My guess is that there was a breakdown in the perfection of options pricing so that purchasing the shares resulted in perhaps a lower yield, but greater gains.

That would mean either an idiot on the ask side or the bid side of that proposed transaction. Maybe both, so good luck getting them together to make a market. Greed is a form of stupidity.

In an exercise of my own greed, I quickly used the proceeds and snapped up some more shares of down-beaten DuPont, which goes ex-dividend on Thursday.

The numbers were small, but right now anything looks good. Purchased at $54.45, then a $0.41 dividend and a $1.12 options premium for 7 trading days. That’s the best I could do right now, but from my perspective it’s a big deal. It’s especially a big deal if this most recent plunge follows the same playbook as that in 2009. At that time I loaded up on high yielding quality companies and kept my fingers crossed, while selling 5% and 10% out of the money calls. In that way, I accepted less income in anticipation and hopes of greater capital gains.

So let’s review.

Monday we were down 600, Tueday up 450 and Wednesday down 520.

To put it into a personal standardized perspective, while pointing out the disequilibrium, on Monday I Iost 220 Color TV’s, while on Tueday I was given 146 and Wednesday I returned 100. (Don’t understand? See Some Things Don’t Get Old)

To me, that’s actually a very positive trend. How’s that for a warped perspective?
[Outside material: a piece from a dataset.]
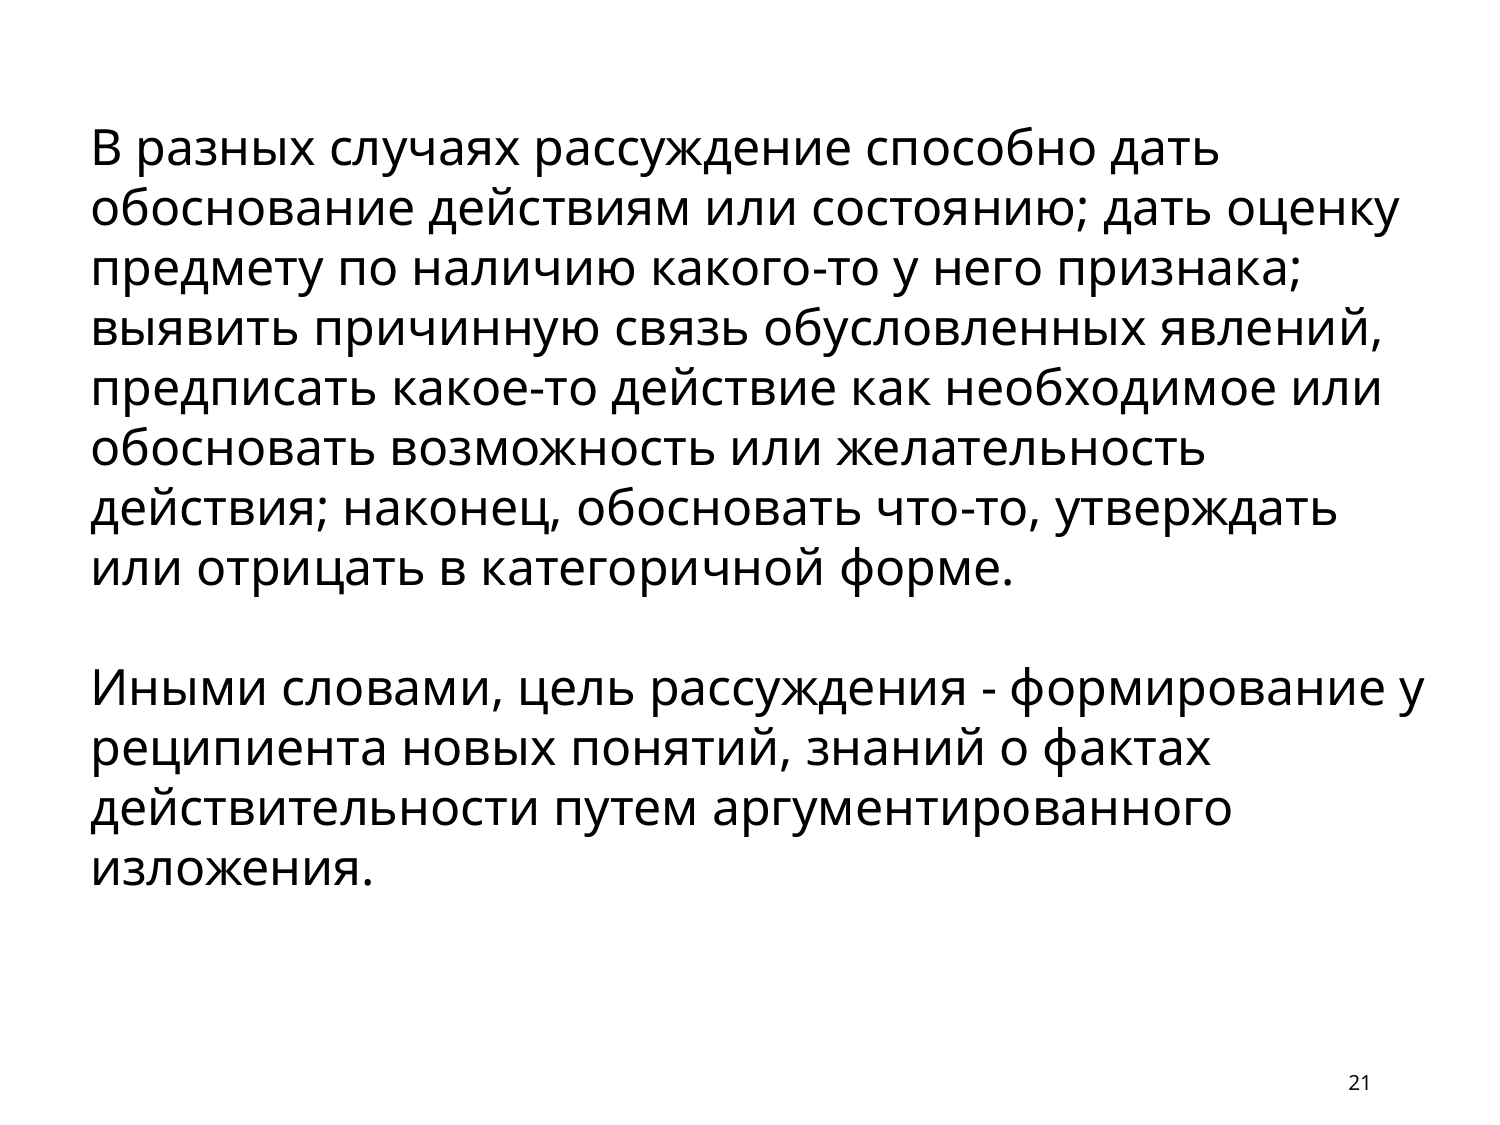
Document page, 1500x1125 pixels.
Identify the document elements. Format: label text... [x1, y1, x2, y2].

text_box В разных случаях рассуждение способно дать обоснование действиям или состоянию; дать оценку предмету по наличию какого-то у него признака; выявить причинную связь обусловленных явлений, предписать какое-то действие как необходимое или обосновать возможность или желательность действия; наконец, обосновать что-то, утверждать или отрицать в категоричной форме. Иными словами, цель рассуждения - формирование у реципиента новых понятий, знаний о фактах действительности путем аргументированного изложения. [75, 108, 1447, 903]
slide_number 21 [1333, 1061, 1454, 1107]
And one that’s pretty stupid, too.

But the reason that I see it as a good trend is that the simple math always dictates that it requires more effort to recover from a drop than it does to actually drop.

Think of that concept as being no different from gravitational forces. As I get older that analogy is much more apropos as I gaze into a full length mirror. You know, they really should make bras for those things.
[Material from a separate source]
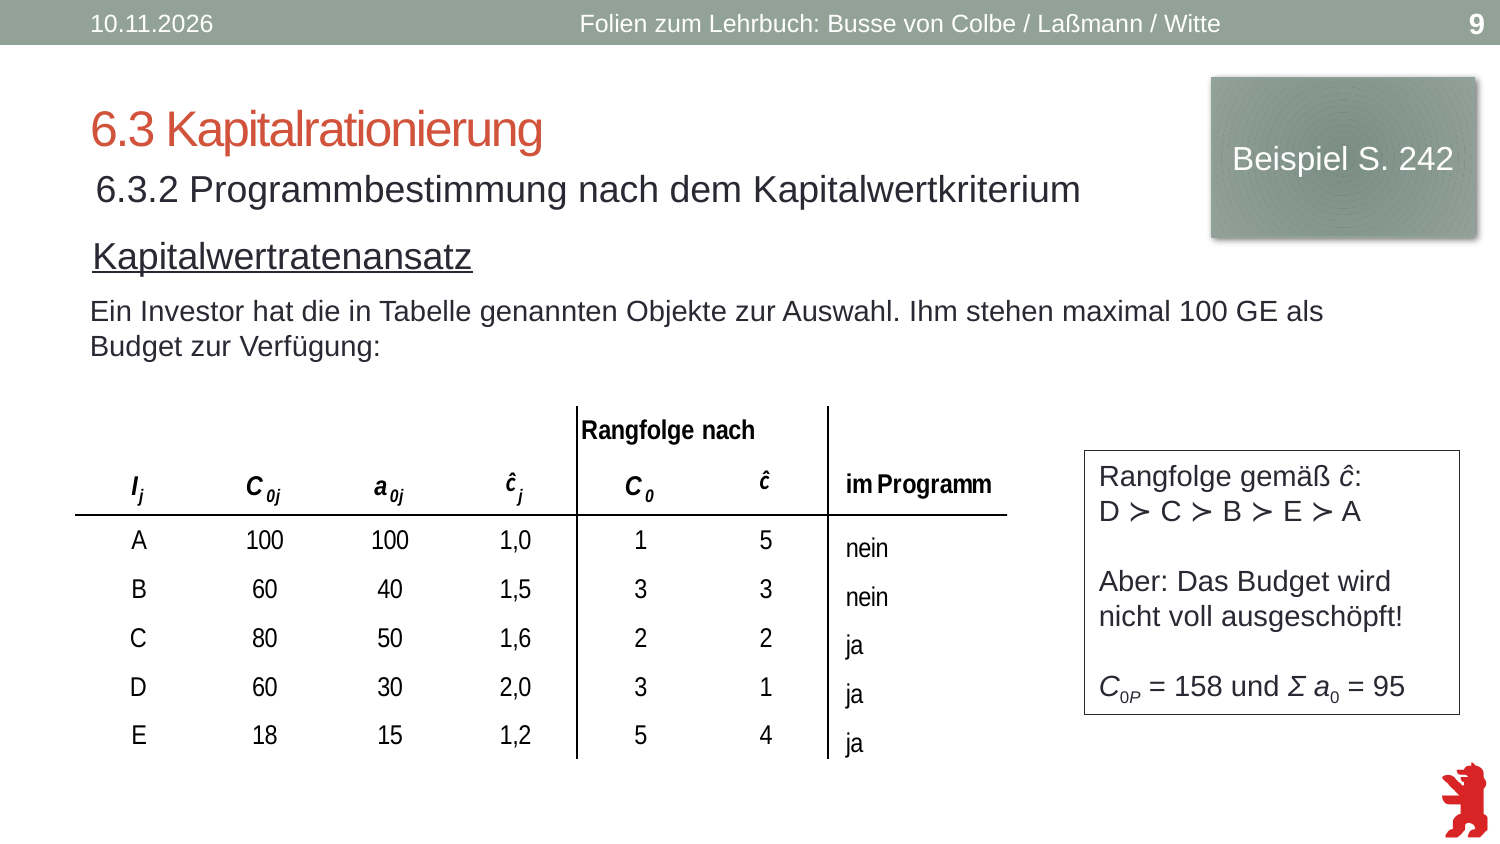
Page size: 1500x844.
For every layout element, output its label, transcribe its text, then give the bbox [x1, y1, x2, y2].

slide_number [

For example, let’s take numbers ripped from the headlines. When the Dow falls 2000 points from the 12,719 level to 10,719 in one month , that’s a 15.7% drop. However, from that level it takes an 18.7% gain to get back to the summit.
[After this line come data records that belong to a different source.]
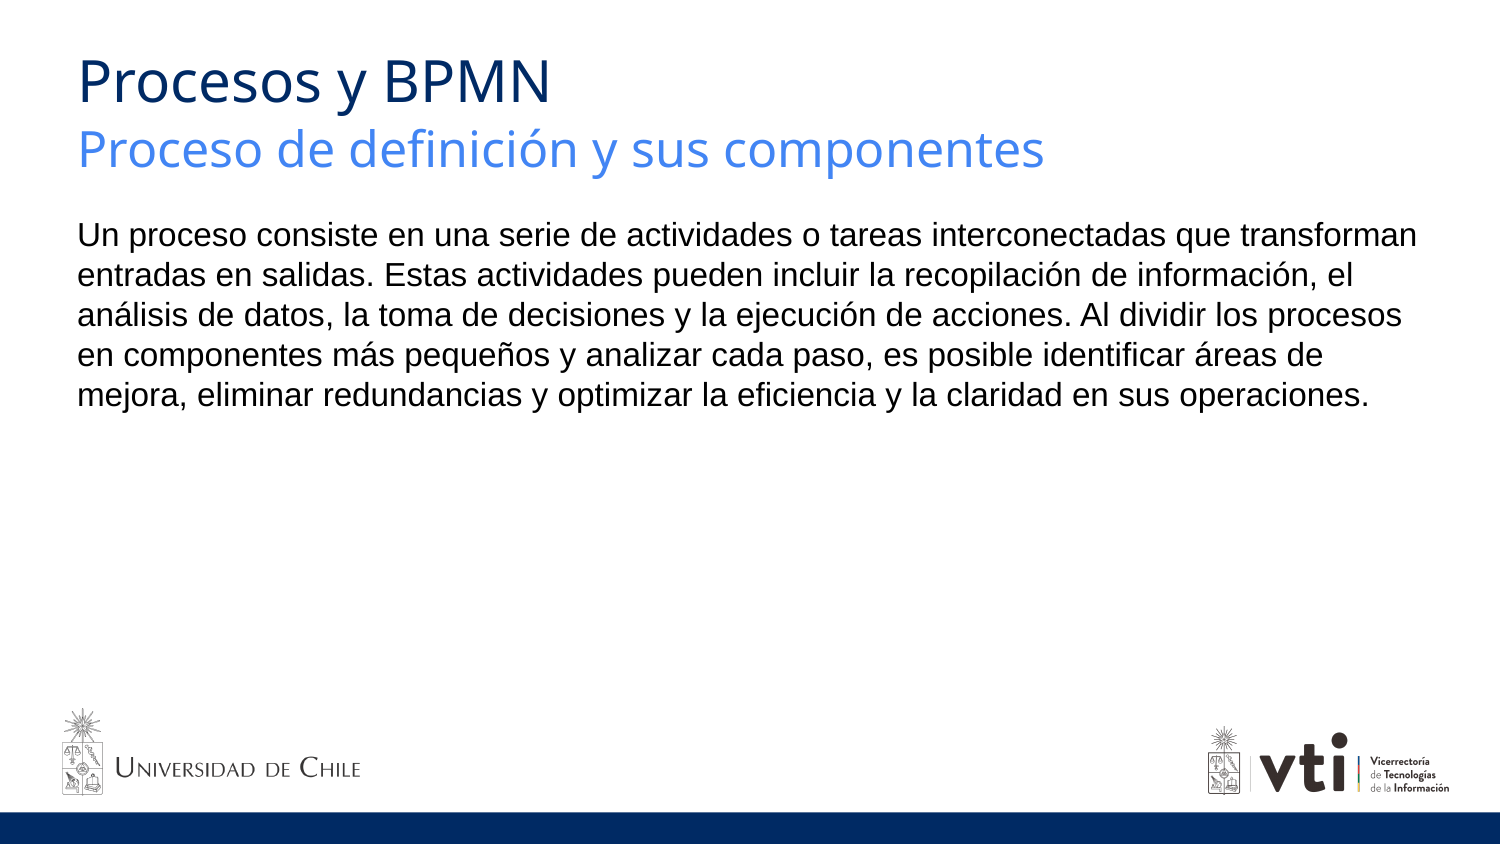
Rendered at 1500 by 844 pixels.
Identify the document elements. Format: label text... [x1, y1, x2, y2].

picture [1208, 726, 1449, 795]
title Procesos y BPMN [62, 39, 1330, 102]
picture [62, 708, 360, 796]
text_box Un proceso consiste en una serie de actividades o tareas interconectadas que transforman entradas en salidas. Estas actividades pueden incluir la recopilación de información, el análisis de datos, la toma de decisiones y la ejecución de acciones. Al dividir los procesos en componentes más pequeños y analizar cada paso, es posible identificar áreas de mejora, eliminar redundancias y optimizar la eficiencia y la claridad en sus operaciones. [62, 198, 1446, 429]
list Proceso de definición y sus componentes [62, 102, 1330, 182]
But in my case despite seeing the market give back Tuesday’s gain and then nearly another 20% on top of that, I was still left with 46 Color TV’s.

Wow. See what I mean. Down 150 is the new up 25.

It’s all in the perspective and being stupid enough to accept that perspective. That’s a winning combination, or as we know in the aftermath of the Charlie Sheen debacle, “Winning is the new losing”. It’s the kind of denial and re-definition of standards that still makes it so profitable to deluge the world with penis extender e-mails. Want and believe enough and you can convince yourself of anything.

Now, if only I could figure out a way to re-monetize those TV’s and buy some gold, or at least those gold clad Buffalo nickels, that are priced at a gold equivalent of $20,000 per ounce.

That’ll show the world who’s stupid.